Des équipes de recherches françaises ont
démontré qu'un voyageur sur deux ayant séjourné dans un pays situé
en zone tropicale ramènent dans leur organisme des entérobactéries
multi-résistantes (EMR).
Cette vaste étude, coordonnée par Sophie Matheron et Etienne Ruppé,
a réuni des services des maladies infectieuses et tropicales de
l’AP-HP, des laboratoires de bactériologie et d’hygiène
hospitalière, de l’Unité de Recherche Clinique de l’hôpital Bichat –
Claude-Bernard, de l’Université Paris Diderot, de l’Inserm, de
l’Institut Pasteur et de l’InVS, et les résultats ont été publiés
dans la revue internationale Clinical Infectious Diseases le
22 avril 2015.
Pour cela, 824 personnes bien portantes ont été sollicitées de
février 2012 à avril 2013 pour répondre à une enquête précise sur
leurs antécédents médicaux, et subir un prélèvement de selles avant
et après un séjour en Afrique subtropicale, en Asie ou en Amérique
latine. Au retour, il a été constaté que 50,9 % de ces sujets
étaient porteurs d'entérobactéries multi-résistantes dans leur tube
digestif, selon des proportions qui variaient selon l'endroit de
leur séjour. 72,4 % des voyageurs de retour d'Asie en étaient
porteurs, 47,7 % au terme d'un déplacement en Afrique subsaharienne
et 31,1 % revenaient d'Amérique latine.
Les entérobactéries sont largement présentes dans notre appareil
digestif, qui ne pourrait fonctionner correctement sans elles. Si la
grande majorité sont parfaitement inoffensives, certaines peuvent
toutefois être responsables d'infections graves. Si un traitement à
base d'antibiotiques peut dans bien des cas en venir à bout,
certaines sont malheureusement résistantes et entraînent un
traitement souvent long et pénible.
Les antibiotiques, alliés des bactéries !
Paradoxalement, la prise d'antibiotiques peut favoriser
l'acquisition de ces microorganismes en altérant l'effet de
protection "barrière naturelle" organisé par les bactéries
naturellement présentes dans notre organisme, et qui se voient ainsi
éliminées. Une diarrhée survenue durant le séjour ou le type de
voyage intervient aussi dans le risque, les séjours "pleine nature"

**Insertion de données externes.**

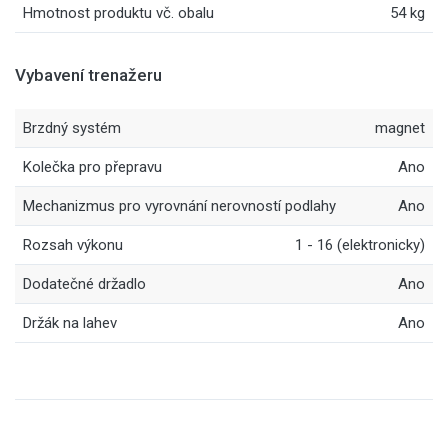
Hmotnost produktu vč. obalu
54 kg
Vybavení trenažeru
Brzdný systém
magnet
Kolečka pro přepravu
Ano
Mechanizmus pro vyrovnání nerovností podlahy
Ano
Rozsah výkonu
1 - 16 (elektronicky)
Dodatečné držadlo
Ano
Držák na lahev
Ano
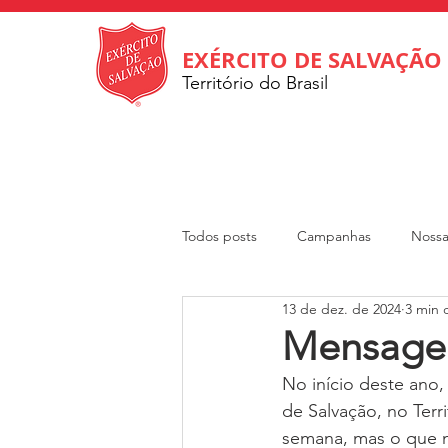
EXÉRCITO DE SALVAÇÃO
Território do Brasil
Todos posts
Campanhas
Nossa
13 de dez. de 2024
3 min d
Internacional
Departamento So
Mensagem
No início deste ano,
Revista Rumo
DOAR
Cri
de Salvação, no Ter
semana, mas o que ma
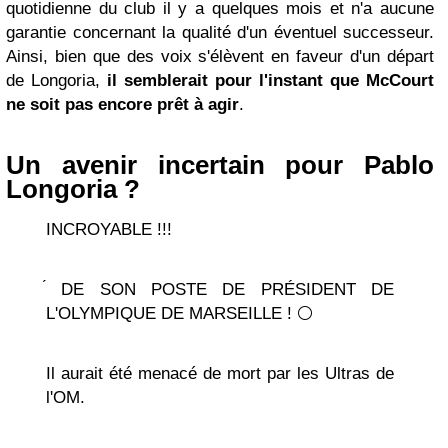
quotidienne du club il y a quelques mois et n'a aucune
garantie concernant la qualité d'un éventuel successeur.
Ainsi, bien que des voix s'élèvent en faveur d'un départ
de Longoria,
il semblerait pour l'instant que McCourt
ne soit pas encore prêt à agir
.
Un avenir incertain pour Pablo
Longoria ?
INCROYABLE !!!
́ DE SON POSTE DE PRÉSIDENT DE
L'OLYMPIQUE DE MARSEILLE ! ⚪️
Il aurait été menacé de mort par les Ultras de
l'OM.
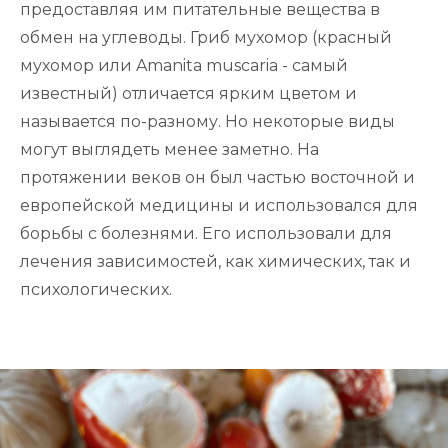
предоставляя им питательные вещества в
обмен на углеводы. Гриб мухомор (красный
мухомор или Amanita muscaria - самый
известный) отличается ярким цветом и
называется по-разному. Но некоторые виды
могут выглядеть менее заметно. На
протяжении веков он был частью восточной и
европейской медицины и использовался для
борьбы с болезнями. Его использовали для
лечения зависимостей, как химических, так и
психологических.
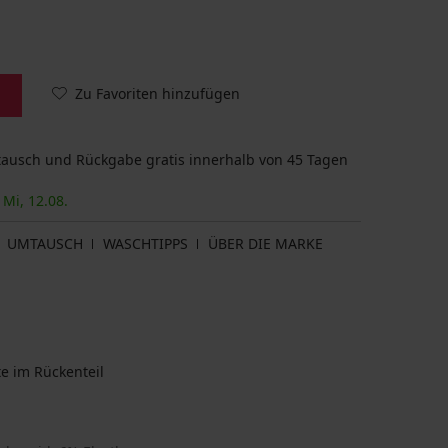
Zu Favoriten hinzufügen
usch und Rückgabe gratis innerhalb von 45 Tagen
 Mi, 12.08.
UMTAUSCH
WASCHTIPPS
ÜBER DIE MARKE
te im Rückenteil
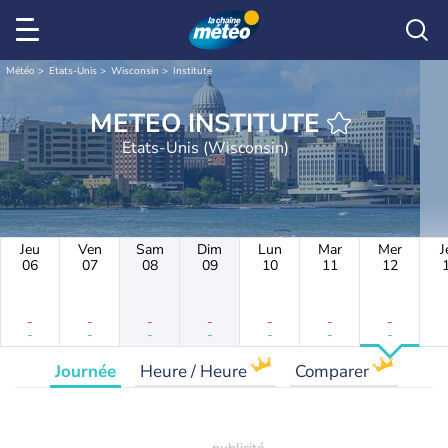
Météo
Etats-Unis
Wisconsin
Institute
METEO INSTITUTE
Etats-Unis (Wisconsin)
Jeu
Ven
Sam
Dim
Lun
Mar
Mer
J
06
07
08
09
10
11
12
-
-
-
-
-
-
-
-
-
-
-
-
-
-
Journée
Heure / Heure
Comparer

ou de type "routard" amplifiant les probabilités d'infection par
rapport à un séjour en hôtel.
Le suivi prolongé des personnes infectées a démontré que celles-ci
éliminent spontanément les entérobactéries multi-résistantes dans
les trois mois suivant leur retour dans 95,3 % des cas.
Ces résultats plaident une fois de plus en faveur d'un usage prudent
des antibiotiques, souvent administrés de façon excessive en cas de
simple diarrhée, ainsi que de l'application des règles élémentaires
d'hygiène durant un séjour en zone tropicale (laver les aliments,
boire de l'eau en bouteille, etc.).
Jean Etienne
Source principale :
High Rate of Acquisition but Short Duration of Carriage of
Multidrug-Resistant Enterobacteriaceae After Travel to the Tropics
(Clinical Infectious Diseases, doi : 10.1093/cid/civ333).